We’re now at a point where it’s possible to say that almost all of the Windsor Framework’s numerous elements are now either fully adopted or (for a handful of pieces of EU legislation) in the process of agreement.
That might make for a nicely-coloured graphic, but what does it actually mean on the ground?
As various people noted when I tweeted this out, having the legal adoption of a text doesn’t immediately mean it comes into effect, something that was being noted by the witnesses at the Lords Protocol Sub-Committee evidence session yesterday.
Partly that’s because of the provisions of the decisions themselves.
Article 23 of Joint Committee Decision 1/2023 (the key document in all this) sets out a number of different dates for entry into force of provisions. The default date is 30 September 2023, with only a handful of elements immediately in force.
It’s also worth noting that that default date only produces an entry into force if the EU is satisfied about access to UK information, EORI paperwork is correctly issued, the UK has guidelines in place on parcels and NI-GB goods export. No satisfaction, no operationalisation of the provisions.
There’s another reason too, namely the lack of UK documentation to clarify process (h/t to @irishagreement for this).
The government’s Border Target Operating Model will be the new standard system for goods movements across the UK’s borders, but this will only fully come into effect at end October 2024. Moreover, it specifically notes the Windsor Framework’s agreement and says new arrangements will be forthcoming ‘later this year’.
In both cases, the focus returns to UK capacity, rather than EU-UK agreement per se.
This was largely obscured during the time of the Johnson administration: the policy of contesting the Withdrawal Agreement’s provision (and status) meant that building effective systems necessarily took a bit of a back seat. This January’s agreement on a basic system of information-sharing can only be partly explained by the technical issues involved.
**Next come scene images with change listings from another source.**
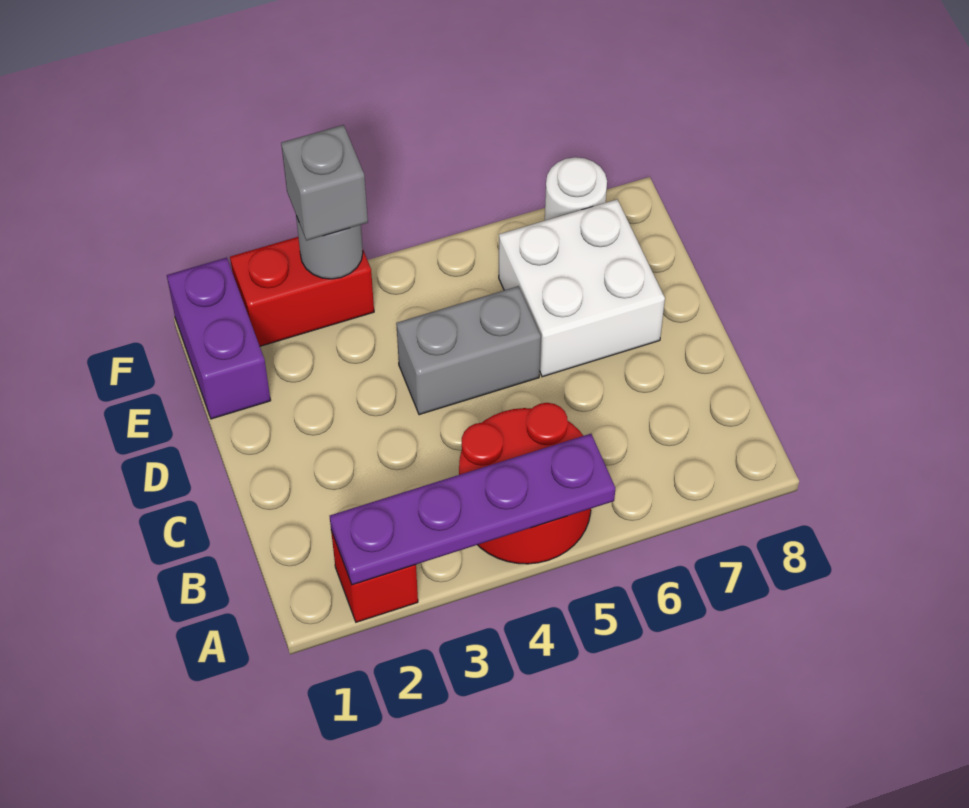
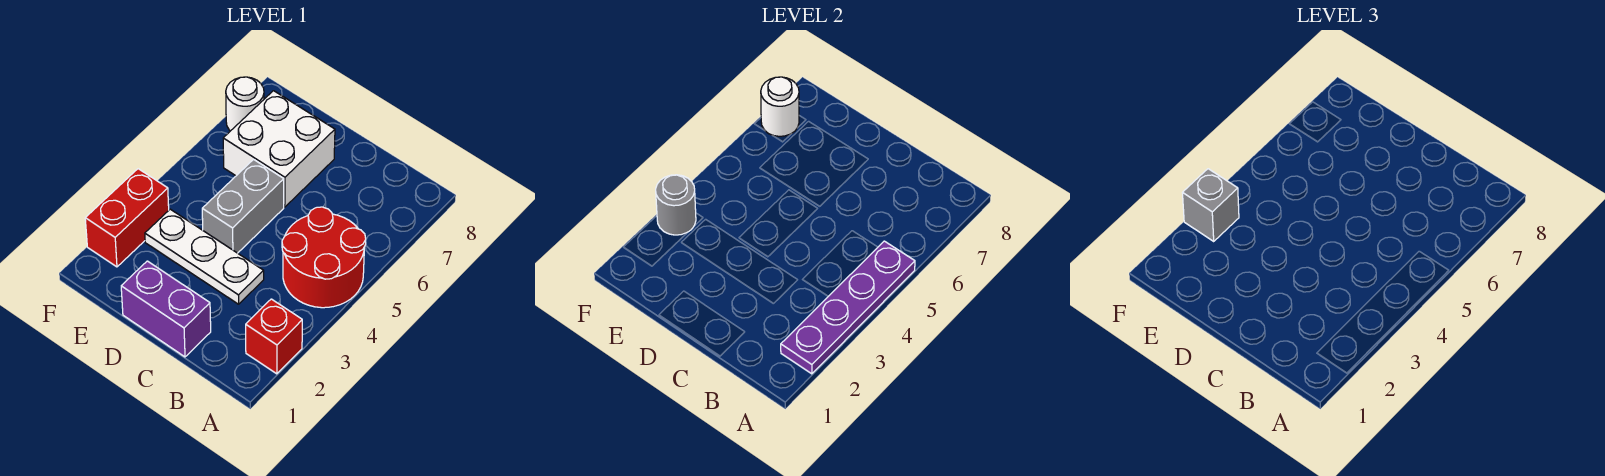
none -> white 1x3 plate [145,209,264,304]
purple 1x2 brick [167,258,271,419] -> purple 1x2 brick moved to [121,261,211,357]
none -> white 1x1 round brick [761,77,799,136]

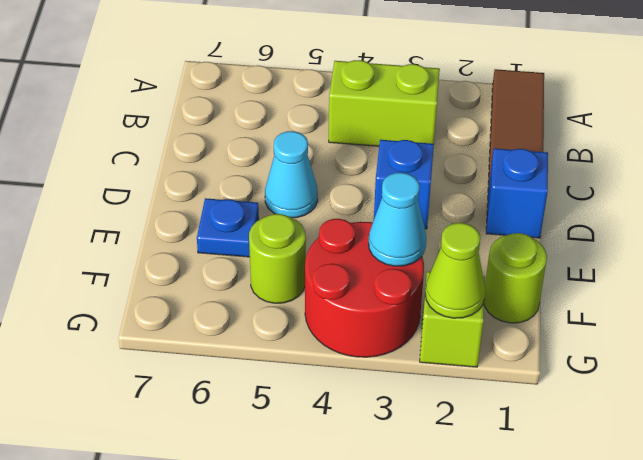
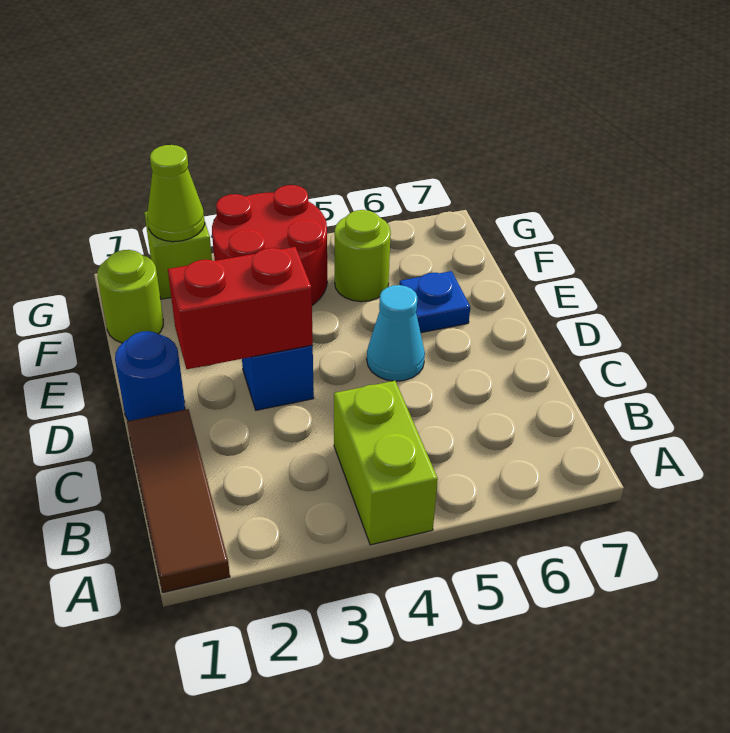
lime 1x2 brick [329,60,440,146] -> lime 1x2 brick turned to [334,381,438,545]
blue 1x1 brick [486,148,548,238] -> blue 1x1 round brick [115,331,185,421]
none -> red 1x2 brick [168,247,313,369]
cyan 1x1 cone [369,173,427,266] -> none

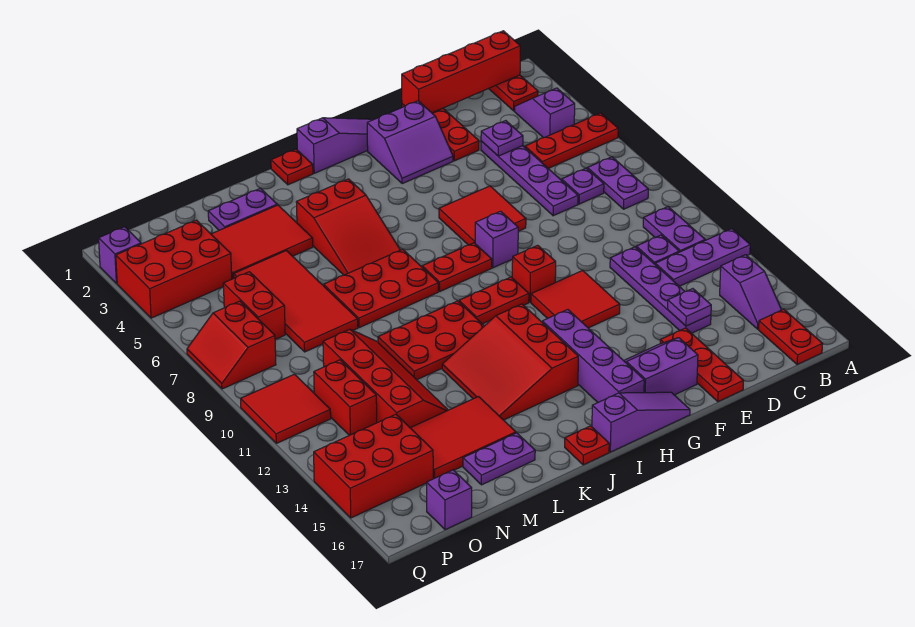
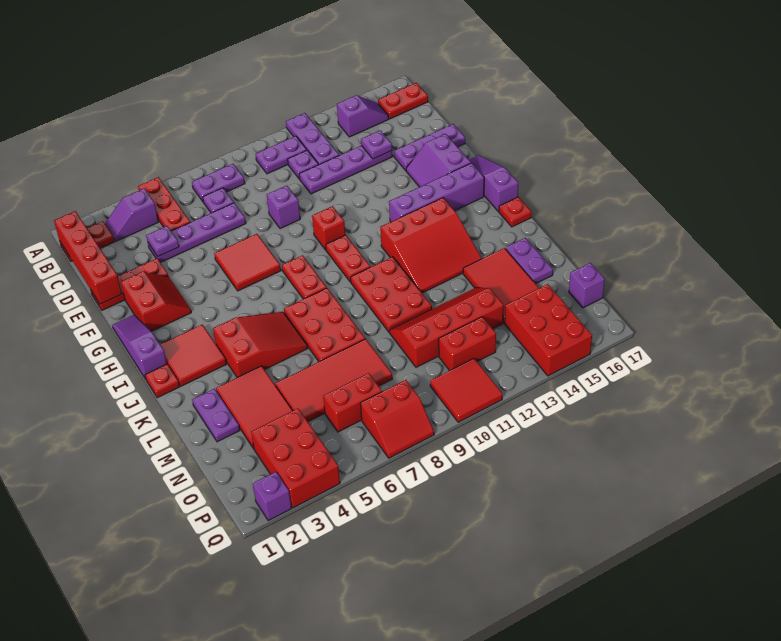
red 1x3 plate [660,328,743,402] -> purple 1x3 plate [394,124,465,171]
purple 2x2 slope [367,101,453,184] -> red 2x2 slope [121,272,191,332]
red 2x2 tile [531,270,620,328] -> red 2x2 tile moved to [160,325,226,386]
purple 1x1 brick [475,211,518,268] -> purple 1x1 brick moved to [267,185,300,229]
But IT is only one part of the infrastructure and process involved, as the Border Target Operating Model makes clear. From the EU’s perspective, making sure that this is all in place is understandably important, given the need to protect against any future backsliding by a UK government that doesn’t have a perfect record (and that might be out of office relatively soon).
This would have been the case even without Windsor: last year’s infringement procedures (now suspended) were precisely about such issues.
Even at arm’s length, interaction with the EU comes with obligations, something that will only become more evident as new areas of cooperation are developed.